Excerpts from Breathing Under Water by Richard Rohr

As Richard Rohr has written, “[A]ddiction is…a disease of the soul, an illness resulting from longing, frustrated desire, and deep inner dissatisfaction and emptiness. Ironically, this is the necessary beginning of any spiritual path, much more than a moral failure. I have met so many people in recovery who are spiritually mature, sometimes more than those who are regular church-goers.”

 “A.A. says, in its own inspired way, that addicts are souls searching for love in all the wrong places, but still searching for love. The Twelve Step program has learned over time that addiction emerges out of a lack of inner experience of intimacy with oneself, with God, with life, and with the moment. I would drink myself into oblivion, too, or look for some way to connect with solid reality, if I felt bereft of love, esteem, joy, or communion.”[1]

 

Excerpt from Addiction and Grace: Love and Spirituality in the Healing of Addictions by Gerald G. May

 For Christians, grace is the dynamic outpouring of God’s loving nature that flows into and through creation in an endless self-offering of healing, love, illumination, and reconciliation. It is a gift that we are free to ignore, reject, ask for, or simply accept. And it is a gift that is often given in spite of our intentions and errors….

 [G]grace seeks us but will not control us. Saint Augustine once said that God is always trying to give good things to us, but our hands are too full to receive them. If our hands are full, they are full of the things to which we are addicted. And not only our hands, but also our hearts, minds, and attention are clogged with addiction. Our addictions fill up the spaces within us, spaces where grace might flow.

 

Excerpt from Thirst: God and the Alcoholic Experience (2004) by James B. Nelson

 We have originated from God and our spiritual DNA is stamped with the traces of the divine.
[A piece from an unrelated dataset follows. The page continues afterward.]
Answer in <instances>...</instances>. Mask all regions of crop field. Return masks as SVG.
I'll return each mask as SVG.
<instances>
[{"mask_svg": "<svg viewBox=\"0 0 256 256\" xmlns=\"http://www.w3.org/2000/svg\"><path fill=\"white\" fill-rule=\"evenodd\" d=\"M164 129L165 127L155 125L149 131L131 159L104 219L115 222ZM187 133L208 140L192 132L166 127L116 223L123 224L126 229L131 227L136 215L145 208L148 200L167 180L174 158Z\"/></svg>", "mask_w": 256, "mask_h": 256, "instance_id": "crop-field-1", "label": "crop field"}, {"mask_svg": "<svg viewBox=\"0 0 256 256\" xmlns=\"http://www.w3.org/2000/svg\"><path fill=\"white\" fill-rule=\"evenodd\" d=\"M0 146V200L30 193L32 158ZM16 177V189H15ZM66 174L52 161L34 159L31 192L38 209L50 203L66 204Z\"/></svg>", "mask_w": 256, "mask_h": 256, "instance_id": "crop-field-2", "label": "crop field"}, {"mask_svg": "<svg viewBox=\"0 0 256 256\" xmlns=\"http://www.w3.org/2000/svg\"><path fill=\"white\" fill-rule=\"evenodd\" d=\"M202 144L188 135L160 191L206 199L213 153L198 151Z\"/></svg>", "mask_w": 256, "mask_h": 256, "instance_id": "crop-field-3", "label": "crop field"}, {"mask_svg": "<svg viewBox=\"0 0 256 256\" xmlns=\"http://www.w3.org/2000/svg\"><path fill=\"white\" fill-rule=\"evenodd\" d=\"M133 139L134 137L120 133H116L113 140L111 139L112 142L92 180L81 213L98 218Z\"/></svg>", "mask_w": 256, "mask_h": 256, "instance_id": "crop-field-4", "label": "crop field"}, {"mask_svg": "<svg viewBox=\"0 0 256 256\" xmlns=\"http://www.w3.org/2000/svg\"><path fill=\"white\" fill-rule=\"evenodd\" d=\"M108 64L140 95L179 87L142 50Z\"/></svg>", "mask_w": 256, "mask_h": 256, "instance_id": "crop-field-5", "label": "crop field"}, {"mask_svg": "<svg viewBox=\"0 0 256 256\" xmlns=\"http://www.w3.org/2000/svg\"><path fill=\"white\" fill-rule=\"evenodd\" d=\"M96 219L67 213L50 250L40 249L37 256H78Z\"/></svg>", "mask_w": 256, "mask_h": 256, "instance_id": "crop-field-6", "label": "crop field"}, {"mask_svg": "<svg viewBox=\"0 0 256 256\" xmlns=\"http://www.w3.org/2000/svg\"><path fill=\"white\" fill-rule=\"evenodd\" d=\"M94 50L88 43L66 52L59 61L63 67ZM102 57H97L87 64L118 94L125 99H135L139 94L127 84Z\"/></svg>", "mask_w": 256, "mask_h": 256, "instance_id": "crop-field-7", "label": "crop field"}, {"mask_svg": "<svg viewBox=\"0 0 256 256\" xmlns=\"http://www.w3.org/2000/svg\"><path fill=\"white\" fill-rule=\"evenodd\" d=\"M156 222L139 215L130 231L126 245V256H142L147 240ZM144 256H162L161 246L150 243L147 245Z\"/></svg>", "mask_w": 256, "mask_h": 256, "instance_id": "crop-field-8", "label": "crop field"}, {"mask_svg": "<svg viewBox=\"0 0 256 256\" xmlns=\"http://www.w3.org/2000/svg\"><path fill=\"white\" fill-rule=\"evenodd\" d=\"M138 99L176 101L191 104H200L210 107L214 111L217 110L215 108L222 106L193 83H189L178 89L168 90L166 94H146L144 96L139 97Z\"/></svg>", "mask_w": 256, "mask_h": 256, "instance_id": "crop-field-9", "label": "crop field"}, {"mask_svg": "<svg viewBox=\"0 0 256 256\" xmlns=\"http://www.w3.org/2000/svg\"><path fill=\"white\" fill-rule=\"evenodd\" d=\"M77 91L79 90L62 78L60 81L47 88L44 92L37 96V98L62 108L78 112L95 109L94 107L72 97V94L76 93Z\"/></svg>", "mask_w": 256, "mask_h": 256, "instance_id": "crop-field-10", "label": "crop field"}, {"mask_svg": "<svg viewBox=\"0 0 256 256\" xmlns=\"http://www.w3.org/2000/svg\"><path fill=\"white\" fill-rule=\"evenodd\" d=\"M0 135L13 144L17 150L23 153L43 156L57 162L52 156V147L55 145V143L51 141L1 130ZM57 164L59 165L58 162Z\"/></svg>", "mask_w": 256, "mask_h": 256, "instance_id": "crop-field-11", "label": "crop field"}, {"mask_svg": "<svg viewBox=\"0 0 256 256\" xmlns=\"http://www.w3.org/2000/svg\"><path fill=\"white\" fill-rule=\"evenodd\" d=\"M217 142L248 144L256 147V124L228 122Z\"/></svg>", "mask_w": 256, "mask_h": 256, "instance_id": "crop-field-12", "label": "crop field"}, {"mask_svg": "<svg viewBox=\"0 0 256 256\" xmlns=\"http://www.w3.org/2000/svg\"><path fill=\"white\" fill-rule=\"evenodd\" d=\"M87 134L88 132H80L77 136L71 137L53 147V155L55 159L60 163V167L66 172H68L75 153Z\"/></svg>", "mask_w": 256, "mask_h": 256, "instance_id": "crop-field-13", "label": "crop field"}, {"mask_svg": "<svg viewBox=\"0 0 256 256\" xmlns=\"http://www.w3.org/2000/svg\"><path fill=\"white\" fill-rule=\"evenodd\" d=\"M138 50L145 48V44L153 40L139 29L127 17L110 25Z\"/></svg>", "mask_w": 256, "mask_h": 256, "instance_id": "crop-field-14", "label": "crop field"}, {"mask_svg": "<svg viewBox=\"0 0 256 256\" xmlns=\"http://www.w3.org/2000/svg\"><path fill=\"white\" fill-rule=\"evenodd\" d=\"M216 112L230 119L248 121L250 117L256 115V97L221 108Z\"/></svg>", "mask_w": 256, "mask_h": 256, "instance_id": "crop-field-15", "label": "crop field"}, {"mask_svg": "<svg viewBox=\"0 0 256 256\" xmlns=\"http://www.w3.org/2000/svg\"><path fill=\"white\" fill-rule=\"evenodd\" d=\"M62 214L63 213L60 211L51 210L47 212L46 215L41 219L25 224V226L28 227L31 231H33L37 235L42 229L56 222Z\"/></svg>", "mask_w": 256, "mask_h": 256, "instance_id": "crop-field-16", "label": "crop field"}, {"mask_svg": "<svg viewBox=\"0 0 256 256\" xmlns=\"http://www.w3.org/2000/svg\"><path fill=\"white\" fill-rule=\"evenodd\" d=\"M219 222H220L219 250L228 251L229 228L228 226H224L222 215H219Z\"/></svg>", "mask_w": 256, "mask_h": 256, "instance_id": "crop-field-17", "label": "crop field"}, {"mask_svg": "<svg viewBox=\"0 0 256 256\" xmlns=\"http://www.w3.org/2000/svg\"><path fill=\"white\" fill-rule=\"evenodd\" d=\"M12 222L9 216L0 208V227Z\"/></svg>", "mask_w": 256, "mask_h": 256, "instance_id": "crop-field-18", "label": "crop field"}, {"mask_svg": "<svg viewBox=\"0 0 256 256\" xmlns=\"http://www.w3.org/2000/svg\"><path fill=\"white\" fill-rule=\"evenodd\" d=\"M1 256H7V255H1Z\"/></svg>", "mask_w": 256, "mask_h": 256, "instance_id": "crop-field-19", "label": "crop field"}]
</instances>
Deep calls to deep, like calls to like, and we feel the pull of our primordial connection with the holy source and sacred Ground of our being. That sense of lack, this yearning to be filled can lead either to God or to a frustrated and destructive sense of inadequacy. Addiction is a clear example of the latter.”


[1] Romans 7:15

[2] Gerald G. May, Addiction & Grace: Love and Spirituality in the Healing of Addictions (HarperCollins, New York, 1988), 13.

[3]Adapted from Dale and Juanita Ryan, Rooted in God’s Love: Meditations on Biblical Texts for People in Recovery (Brea, California: Christian Recovery International, 2007), 17.